Kevin Kofler wrote:
Rick Stevens <ricks <at> nerd.com> writes:
you really need to run 0.9.8h or 0.9.8i because of security issues.
No you don't. The only security advisory released after 0.9.8g is this:
http://www.openssl.org/news/secadv_20080528.txt
(There's another one on their site, but that's for openssl-fips, not openssl
itself. That's a separate tarball which is not shipped in Fedora at all.)
The security issues this fixes are CVE-2008-0891 and CVE-2008-1672. They are
fixed for Fedora 9 in openssl-0.9.8g-9.fc9:
https://www.redhat.com/archives/fedora-package-announce/2008-May/msg01029.html
The old versions of OpenSSL in Fedora 8 are not affected by either of those
vulnerabilities (they were both introduced only in 0.9.8f), that's why no
security update for Fedora 8 or RHEL/CentOS has been issued.

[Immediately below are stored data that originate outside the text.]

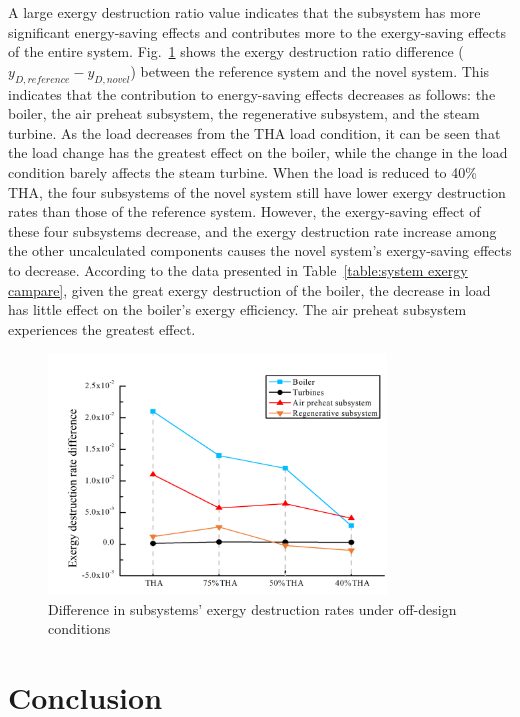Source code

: \documentclass[preprint,12pt]{elsarticle}
\begin{document}
A large exergy destruction ratio value indicates that the subsystem has more significant energy-saving effects and contributes more to the exergy-saving effects of the entire system.
Fig.~\ref{fig:partload_subsys_exergyrate} shows the exergy destruction ratio difference ($y_{D,reference}-y_{D,novel}$) between the reference system and the novel system.
This indicates that the contribution to energy-saving effects decreases as follows: the boiler, the air preheat subsystem, the regenerative subsystem, and the steam turbine.
As the load decreases from the THA load condition, it can be seen that the load change has the greatest effect on the boiler, while the change in the load condition barely affects the steam turbine.
When the load is reduced to 40\% THA, the four subsystems of the novel system still have lower exergy destruction rates than those of the reference system.
However, the exergy-saving effect of these four subsystems decrease, and the exergy destruction rate increase among the other uncalculated components causes the novel system's exergy-saving effects to decrease.
According to the data presented in Table~\ref{table:system exergy campare}, given the great exergy destruction of the boiler, the decrease in load has little effect on the boiler's exergy efficiency. The air preheat subsystem experiences the greatest effect.


\begin{figure}[htbp]
\centering
\includegraphics[width=0.8\textwidth]{fig/partload_subsys_exergyrate.png}
\caption{Difference in subsystems' exergy destruction rates under off-design conditions} 
\label{fig:partload_subsys_exergyrate}
\end{figure}


\section{Conclusion}
\end{document}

Don't believe the version numbers alone. Red Hat often backports security
fixes, especially for RHEL, but also for Fedora in cases like OpenSSL where
every new version is incompatible with the previous ones. You can trust the Red
Hat and Fedora security teams to know what they are doing and to issue security
updates where appropriate.
I'm aware of that, but the people who do the penetration testing squawk
anything that's less than 0.9.8h. Technically it's a false positive,
but it is still in the reports and we have to prove that it's a false
positive each time. I know what the vulnerabilities are and I've had
discussions with the pentest people, but they won't budge.
Anyway, that's wide of the discussion here. I was just trying to show
why it takes a while for new versions of things to get stuffed into the
update cycle and one example of how (and why) I have to go around it.